(See below for update with partially working code.)
I have thousands of images that look like this:
I need to run an OCR algorithm on the "1930 E.D." column. I find that when I crop the image down to just that column, I get much better results from Tesseract. So I want to identify this long, vertical rectangle automatically and then crop the image and OCR just that bit (with a margin that I'll tweak).
However, the dimensions of the image and the location of the column aren't fixed. There can also be a small bit of rotation in the image which leads the vertical lines to be a few degrees off strictly vertical.
If I were able to reliably identify the long vertical and horizontal lines (and ideally be able to distinguish between single lines and line pairs), then I could easily find the column I need. But the images can be quite poor, so sometimes the lines are interrupted (see third test image). This is the closest I've come, based on this very helpful SO answer:
import cv2
import numpy as np
img = cv2.imread(path)
gray = cv2.cvtColor(img, cv2.COLOR_BGR2GRAY)
height, width, channels = img.shape
center_x = width // 2
center_y = height // 2
center_point = (center_x, center_y)
kernel_size = 5
blur_gray = cv2.GaussianBlur(gray, (kernel_size, kernel_size), 0)
low_threshold = 50
high_threshold = 150
edges = cv2.Canny(blur_gray, low_threshold, high_threshold)
rho = 1 # distance resolution in px of Hough grid
theta = np.pi / 180 # angular resolution in rad of Hough grid
threshold = 15 # minimum number of votes (intersections in Hough grid cell)
min_line_length = 50 # minimum number of px making up a line
max_line_gap = 5 # maximum gap in px btw line segments
line_image = np.copy(img) * 0 # creating a blank to draw lines on
lines = cv2.HoughLinesP(
edges,
rho,
theta,
threshold,
np.array([]),
min_line_length,
max_line_gap,
)
for line in lines:
for x1, y1, x2, y2 in line:
cv2.line(img, (x1, y1), (x2, y2), (0, 255, 0), 2)
Which gives me an image like this:
This looks like it could be good enough line discovery. But my question is: how do I group the lines/countours and then determine the coordinates that define the crop rectangle?

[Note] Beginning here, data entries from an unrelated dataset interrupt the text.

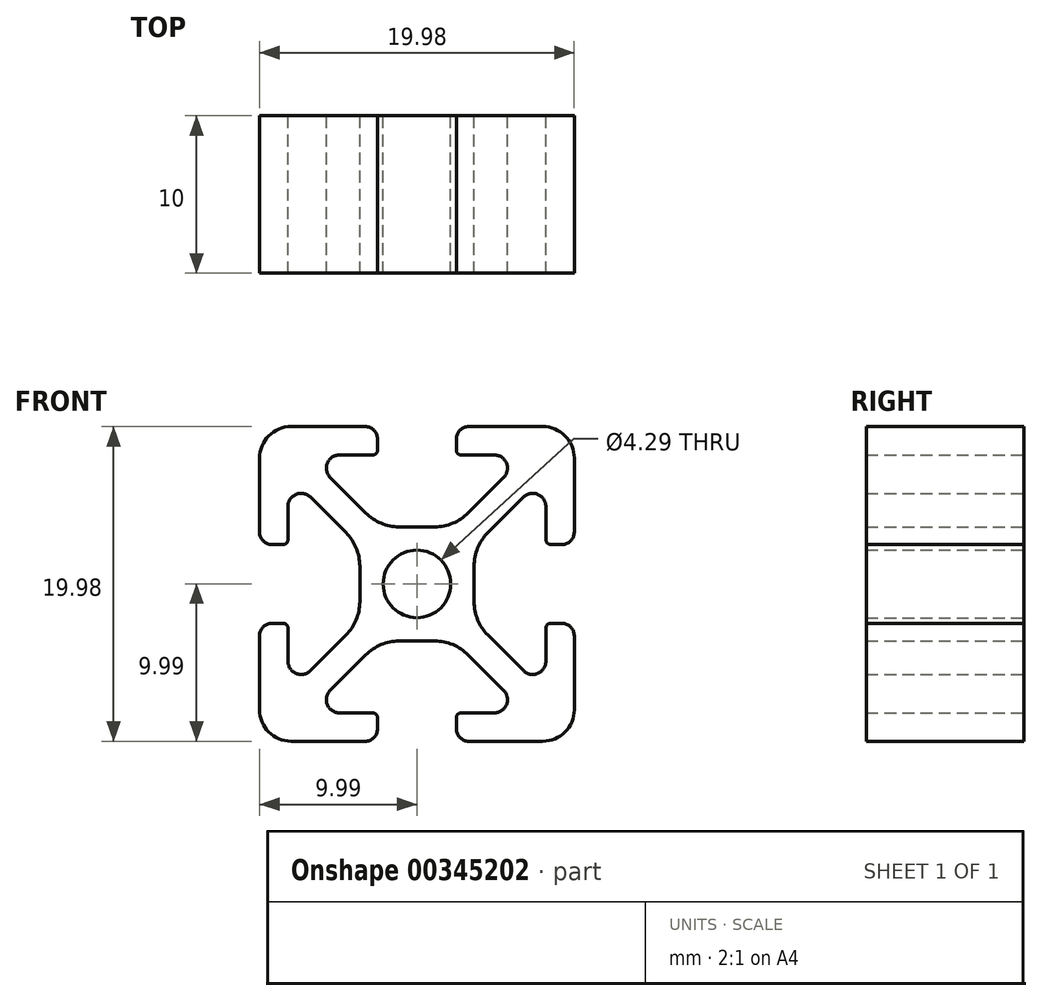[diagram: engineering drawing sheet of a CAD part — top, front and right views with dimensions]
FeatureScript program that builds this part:
annotation { "Feature Type Name" : "Feature", "Feature Type Description" : "" }
export const myFeature = defineFeature(function(context is Context, id is Id, definition is map)
    precondition{}
    {
        {
            var Q0;
            Q0=qCreatedBy(makeId("Front.planeOp"),FACE);
            var sketch = newSketch(context, id + "F0", { "sketchPlane" : qUnion([Q0])});
            skLineSegment(sketch, "E0", {"start": v(-7.99, 10) * mm, "end": v(-3.29, 10) * mm});
            skArc(sketch, "E1", {"start": v(-3.29, 10) * mm, "mid": v(-2.73, 9.76) * mm, "end": v(-2.5, 9.2) * mm});
            skLineSegment(sketch, "E2", {"start": v(-2.5, 9.2) * mm, "end": v(-2.5, 8.5) * mm});
            skLineSegment(sketch, "E3", {"start": v(-5.5, 6.76) * mm, "end": v(-3.25, 4.5) * mm});
            skArc(sketch, "E4", {"start": v(-4.91, 8.2) * mm, "mid": v(-5.69, 7.67) * mm, "end": v(-5.5, 6.76) * mm});
            skLineSegment(sketch, "E5", {"start": v(3.29, 10) * mm, "end": v(7.99, 10) * mm});
            skArc(sketch, "E6", {"start": v(2.5, 9.2) * mm, "mid": v(2.73, 9.76) * mm, "end": v(3.29, 10) * mm});
            skLineSegment(sketch, "E7", {"start": v(3.25, 4.5) * mm, "end": v(5.5, 6.76) * mm});
            skArc(sketch, "E8", {"start": v(1.13, 3.63) * mm, "mid": v(2.28, 3.86) * mm, "end": v(3.25, 4.5) * mm});
            skArc(sketch, "E9", {"start": v(7.99, 10) * mm, "mid": v(9.4, 9.4) * mm, "end": v(10, 7.99) * mm});
            skLineSegment(sketch, "E10", {"start": v(-2.8, 8.2) * mm, "end": v(-4.91, 8.2) * mm});
            skArc(sketch, "E11", {"start": v(-2.5, 8.5) * mm, "mid": v(-2.6, 8.28) * mm, "end": v(-2.8, 8.2) * mm});
            skLineSegment(sketch, "E12", {"start": v(4.91, 8.2) * mm, "end": v(2.8, 8.2) * mm});
            skLineSegment(sketch, "E13", {"start": v(2.5, 8.5) * mm, "end": v(2.5, 9.2) * mm});
            skArc(sketch, "E14", {"start": v(2.8, 8.2) * mm, "mid": v(2.6, 8.28) * mm, "end": v(2.5, 8.5) * mm});
            skArc(sketch, "E15", {"start": v(5.5, 6.76) * mm, "mid": v(5.69, 7.67) * mm, "end": v(4.91, 8.2) * mm});
            skLineSegment(sketch, "E16", {"start": v(-1.13, 3.63) * mm, "end": v(1.13, 3.63) * mm});
            skArc(sketch, "E17", {"start": v(-3.25, 4.5) * mm, "mid": v(-2.28, 3.86) * mm, "end": v(-1.13, 3.63) * mm});
            skArc(sketch, "E18", {"start": v(-10, 7.99) * mm, "mid": v(-9.4, 9.4) * mm, "end": v(-7.99, 10) * mm});
            skLineSegment(sketch, "E19", {"start": v(10, 7.99) * mm, "end": v(10, 3.29) * mm});
            skLineSegment(sketch, "E20", {"start": v(4.5, -3.25) * mm, "end": v(6.76, -5.5) * mm});
            skArc(sketch, "E21", {"start": v(3.63, -1.13) * mm, "mid": v(3.86, -2.28) * mm, "end": v(4.5, -3.25) * mm});
            skLineSegment(sketch, "E22", {"start": v(3.63, 1.13) * mm, "end": v(3.63, -1.13) * mm});
            skArc(sketch, "E23", {"start": v(9.2, -2.5) * mm, "mid": v(9.76, -2.73) * mm, "end": v(10, -3.29) * mm});
            skLineSegment(sketch, "E24", {"start": v(10, -3.29) * mm, "end": v(10, -7.99) * mm});
            skLineSegment(sketch, "E25", {"start": v(8.5, -2.5) * mm, "end": v(9.2, -2.5) * mm});
            skLineSegment(sketch, "E26", {"start": v(-9.2, -2.5) * mm, "end": v(-8.5, -2.5) * mm});
            skArc(sketch, "E27", {"start": v(-10, -3.29) * mm, "mid": v(-9.76, -2.73) * mm, "end": v(-9.2, -2.5) * mm});
            skLineSegment(sketch, "E28", {"start": v(-8.2, -2.8) * mm, "end": v(-8.2, -4.91) * mm});
            skLineSegment(sketch, "E29", {"start": v(-10, 3.29) * mm, "end": v(-10, 7.99) * mm});
            skArc(sketch, "E30", {"start": v(-9.2, 2.5) * mm, "mid": v(-9.76, 2.73) * mm, "end": v(-10, 3.29) * mm});
            skLineSegment(sketch, "E31", {"start": v(-4.5, 3.25) * mm, "end": v(-6.76, 5.5) * mm});
            skLineSegment(sketch, "E32", {"start": v(-3.63, -1.13) * mm, "end": v(-3.63, 1.13) * mm});
            skArc(sketch, "E33", {"start": v(-3.63, 1.13) * mm, "mid": v(-3.86, 2.28) * mm, "end": v(-4.5, 3.25) * mm});
            skArc(sketch, "E34", {"start": v(-6.76, 5.5) * mm, "mid": v(-7.67, 5.69) * mm, "end": v(-8.2, 4.91) * mm});
            skLineSegment(sketch, "E35", {"start": v(-8.5, 2.5) * mm, "end": v(-9.2, 2.5) * mm});
            skLineSegment(sketch, "E36", {"start": v(8.2, 2.8) * mm, "end": v(8.2, 4.91) * mm});
            skArc(sketch, "E37", {"start": v(8.2, 4.91) * mm, "mid": v(7.67, 5.69) * mm, "end": v(6.76, 5.5) * mm});
            skLineSegment(sketch, "E38", {"start": v(-10, -7.99) * mm, "end": v(-10, -3.29) * mm});
            skArc(sketch, "E39", {"start": v(-4.5, -3.25) * mm, "mid": v(-3.86, -2.28) * mm, "end": v(-3.63, -1.13) * mm});
            skLineSegment(sketch, "E40", {"start": v(-6.76, -5.5) * mm, "end": v(-4.5, -3.25) * mm});
            skLineSegment(sketch, "E41", {"start": v(1.13, -3.63) * mm, "end": v(-1.13, -3.63) * mm});
            skLineSegment(sketch, "E42", {"start": v(5.5, -6.76) * mm, "end": v(3.25, -4.5) * mm});
            skArc(sketch, "E43", {"start": v(3.25, -4.5) * mm, "mid": v(2.28, -3.86) * mm, "end": v(1.13, -3.63) * mm});
            skLineSegment(sketch, "E44", {"start": v(8.2, -4.91) * mm, "end": v(8.2, -2.8) * mm});
            skLineSegment(sketch, "E45", {"start": v(-4.91, -8.2) * mm, "end": v(-2.8, -8.2) * mm});
            skArc(sketch, "E46", {"start": v(-5.5, -6.76) * mm, "mid": v(-5.69, -7.67) * mm, "end": v(-4.91, -8.2) * mm});
            skArc(sketch, "E47", {"start": v(-8.2, -4.91) * mm, "mid": v(-7.67, -5.69) * mm, "end": v(-6.76, -5.5) * mm});
            skArc(sketch, "E48", {"start": v(-8.5, -2.5) * mm, "mid": v(-8.28, -2.6) * mm, "end": v(-8.2, -2.8) * mm});
            skArc(sketch, "E49", {"start": v(4.91, -8.2) * mm, "mid": v(5.69, -7.67) * mm, "end": v(5.5, -6.76) * mm});
            skLineSegment(sketch, "E50", {"start": v(2.5, -9.2) * mm, "end": v(2.5, -8.5) * mm});
            skArc(sketch, "E51", {"start": v(2.5, -8.5) * mm, "mid": v(2.6, -8.28) * mm, "end": v(2.8, -8.2) * mm});
            skLineSegment(sketch, "E52", {"start": v(2.8, -8.2) * mm, "end": v(4.91, -8.2) * mm});
            skArc(sketch, "E53", {"start": v(3.29, -10) * mm, "mid": v(2.73, -9.76) * mm, "end": v(2.5, -9.2) * mm});
            skArc(sketch, "E54", {"start": v(6.76, -5.5) * mm, "mid": v(7.67, -5.69) * mm, "end": v(8.2, -4.91) * mm});
            skArc(sketch, "E55", {"start": v(10, -7.99) * mm, "mid": v(9.4, -9.4) * mm, "end": v(7.99, -10) * mm});
            skArc(sketch, "E56", {"start": v(4.5, 3.25) * mm, "mid": v(3.86, 2.28) * mm, "end": v(3.63, 1.13) * mm});
            skLineSegment(sketch, "E57", {"start": v(-3.25, -4.5) * mm, "end": v(-5.5, -6.76) * mm});
            skLineSegment(sketch, "E58", {"start": v(-2.5, -8.5) * mm, "end": v(-2.5, -9.2) * mm});
            skArc(sketch, "E59", {"start": v(-2.8, -8.2) * mm, "mid": v(-2.6, -8.28) * mm, "end": v(-2.5, -8.5) * mm});
            skArc(sketch, "E60", {"start": v(-2.5, -9.2) * mm, "mid": v(-2.73, -9.76) * mm, "end": v(-3.29, -10) * mm});
            skArc(sketch, "E61", {"start": v(-1.13, -3.63) * mm, "mid": v(-2.28, -3.86) * mm, "end": v(-3.25, -4.5) * mm});
            skArc(sketch, "E62", {"start": v(10, 3.29) * mm, "mid": v(9.76, 2.73) * mm, "end": v(9.2, 2.5) * mm});
            skLineSegment(sketch, "E63", {"start": v(6.76, 5.5) * mm, "end": v(4.5, 3.25) * mm});
            skLineSegment(sketch, "E64", {"start": v(-8.2, 4.91) * mm, "end": v(-8.2, 2.8) * mm});
            skLineSegment(sketch, "E65", {"start": v(-3.29, -10) * mm, "end": v(-7.99, -10) * mm});
            skArc(sketch, "E66", {"start": v(-7.99, -10) * mm, "mid": v(-9.4, -9.4) * mm, "end": v(-10, -7.99) * mm});
            skLineSegment(sketch, "E67", {"start": v(7.99, -10) * mm, "end": v(3.29, -10) * mm});
            skLineSegment(sketch, "E68", {"start": v(9.2, 2.5) * mm, "end": v(8.5, 2.5) * mm});
            skArc(sketch, "E69", {"start": v(8.5, 2.5) * mm, "mid": v(8.28, 2.6) * mm, "end": v(8.2, 2.8) * mm});
            skCircle(sketch, "E70", {"center": v(0, 0) * mm, "radius": 2.15 * mm});
            skArc(sketch, "E71", {"start": v(-8.2, 2.8) * mm, "mid": v(-8.28, 2.6) * mm, "end": v(-8.5, 2.5) * mm});
            skArc(sketch, "E72", {"start": v(8.2, -2.8) * mm, "mid": v(8.28, -2.6) * mm, "end": v(8.5, -2.5) * mm});
            skSolve(sketch);
        }
        {
            var Q0;
            Q0=qSketchRegion(id+"F0",true);
            extrude(context, id + "F1", {"entities" : qUnion([Q0]), "depth" : 10 * mm});
        }
    });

Assuming accurate line discovery, a reliable heuristic will be that the rectangle in question will consist of the first two (double) lines to the left of the centerpoint of the image, with the top edge being the first (single) line above the center point. Putting the bottom edge at the end of the image should be fine: the OCR isn't going to identify any text in the black border area. Basically, every image shows the same paper form.
Thanks in advance!
UPDATE: I have tried @fmw42's suggested approach, and have made some progress! Here's the code as of now. Points to note:
- I've used
equalizeHist
to improve the contrast. This seems to marginally improve results. - I'm relying on a morphology kernel of 400x30, which selects for tall, narrow boxes.
from pathlib import Path
import cv2
import numpy as np
def find_column(path):
image = cv2.imread(path)
out = cv2.imread(path)
gray = cv2.cvtColor(image, cv2.COLOR_BGR2GRAY)
equal = cv2.equalizeHist(gray)
_, thresh = cv2.threshold(equal, 10, 255, cv2.THRESH_BINARY_INV)
kernel = np.ones((400, 30), np.uint8)
morph = cv2.morphologyEx(thresh, cv2.MORPH_CLOSE, kernel)
contours, _ = cv2.findContours(morph, cv2.RETR_TREE, cv2.CHAIN_APPROX_SIMPLE)
for contour in contours:
x, y, w, h = cv2.boundingRect(contour)
cv2.rectangle(out, (x, y), (x + w, y + h), (0, 255, 0), 2)
cv2.imwrite(Path("/tmp") / path.name, out) # Save
show_img(path.stem, out)
def show_img(self, title, img):
cv2.imshow(title, img)
code = cv2.waitKeyEx(0)
cv2.destroyAllWindows()
if code == 113: # 'q'
sys.exit(0)
That results in this:
This does work sometimes, and quite well in those cases. But more often, the box still isn't properly aligned or doesn't extend far enough up the column to capture all of the text. Any other suggestions about how to tweak these knobs to realiably get the coordinates of the column I'm after?